Pero en cuanto lo dijo, se dio cuenta de que era una estupidez. ¿Por qué no habría dejado que hablara él primero?

Notó un brillo risueño en sus ojos y el esfuerzo que hacía por reprimir una sonrisa. Nadie lo había invitado, así que era culpa suya encontrarla con el cabello recogido con un lápiz que había encontrado en la cocina. ¿Por qué tenía que ser tan guapo?

Una vez más, el destino.

Su cabello, al haber estado mojado la primera vez que lo había visto, no había mostrado su natural tono marrón con algunos mechones cobrizos, probablemente debidos al sol de California. Pero sus ojos grises seguían teniendo la misma naturaleza metálica, y se clavaban en ella con igual intensidad.

De hecho, con ardiente intensidad. La atracción que había resultado evidente incluso antes de besarse seguía allí. Aún peor en aquel momento, en el que lo tenía en su casa, con aquel aspecto tan... besable.

Hailey pensó que no necesitaba preocuparse por el delantal, dado que él también parecía estar pensando en el beso. Su mirada lo decía todo. Sintió que la piel le quemaba y que le ardían las mejillas. Al notar que él bajaba la mirada a sus labios, contuvo el aliento.

Rachel pasó en ese momento por detrás de ella, cantando una canción de Prince camino de la lavadora. Al verlos, se paró en seco.

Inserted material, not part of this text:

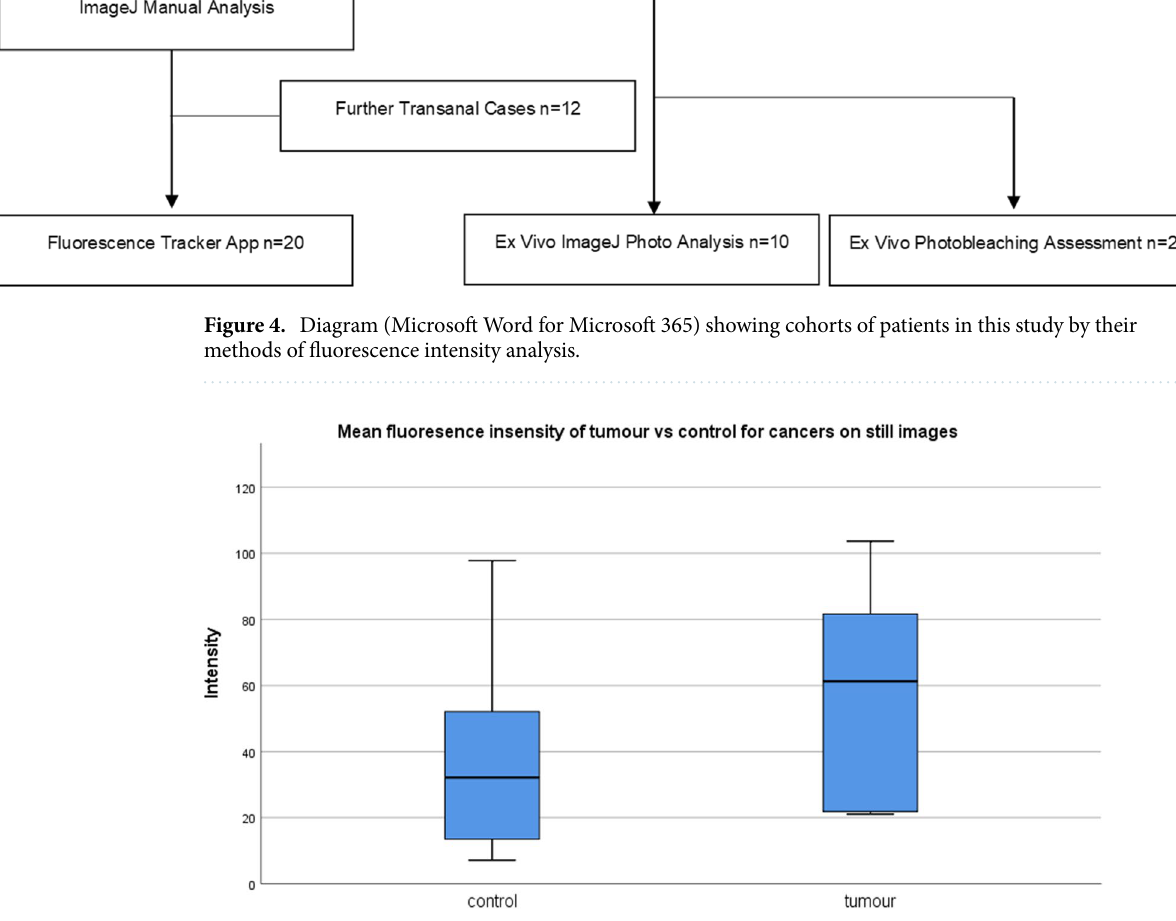
Figure 5. Box plots (SPSS Software version 26) of mean fluorescence mucosal intensity measurements for cancers vs control tissue on postoperative, ex vivo, opened resection specimens via still image analysis with ImageJ in patients receiving ICG at operation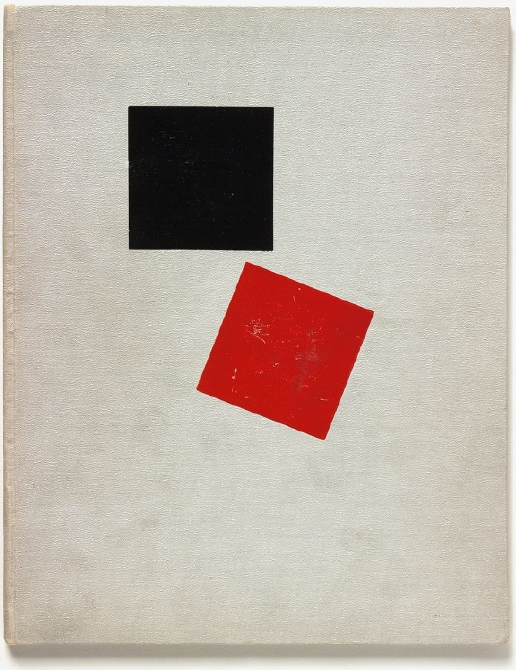
Figure 7. Kazimir Malevich and El Lissitzky, ‘The Story of Two Squares’, Berlin, 1922 (Lissitzky and Malevich 1922). Van Abbemuseum. Photo: Peter Cox.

—¡Dios mío! —exclamo—. Eres... eres el... SEAL.

—Así es —dijo él, asintiendo.

Hailey querría haber podido interpretar su expresión, pero en ese momento era totalmente neutra.

Su hermana nunca había sido demasiado sutil y en aquel momento estaba perfeccionando hasta la maestría su capacidad de dar a entender lo obvio.

—Pero puedes llamarme Nate, en lugar de «el SEAL».

Rachel rio.

—Claro, perdona. Pasa, pasa —dijo, lanzando a su hermana una mirada inquisitiva al tiempo que iba hacia la puerta—. Bienvenido al Sutherland. Yo soy Rachel, y a Hailey ya la conoces. Incluso tienes una idea de cómo sabe. ¿Quieres un mojito?

—¿Un qué?

Hailey pensó, descorazonada, que no se había equivocado al recordar que tenía una voz terriblemente sexy. Aunque solo hubiera pronunciado unas pocas palabras, su voz de barítono sería difícil de olvidar.

—Un mojito: ron, lima, azúcar y menta. Estoy probando distintas combinaciones —explicó Rachel mientras le hacía entrar y cerraba la puerta.

El SEAL negó con la cabeza. Que no supiera qué era un mojito le hizo ganar a puntos a ojos de Hailey. Los tres se quedaron parados en el vestíbulo, mirándose envarados.

—¡Vaya! Fíjate qué hora es —dijo Rachel súbitamente y con un tono artificialmente agudo—. Tengo que irme.

Y se marchó por razones que Hailey sabía de sobra. Ella habría querido que tanto su hermana como el SEAL desaparecieran. O quizá no.

Como Nate la estaba mirando, evitó poner los ojos en blanco ante la obvia maniobra de su hermana. Rachel la acusaba de actuar como Terminator con los hombres: analizaba todas las opciones posibles y disuadía a los candidatos de querer permanecer solteros. Una mujer no recibía tres ofertas de matrimonio sin haber aprendido unas cuantas cosas.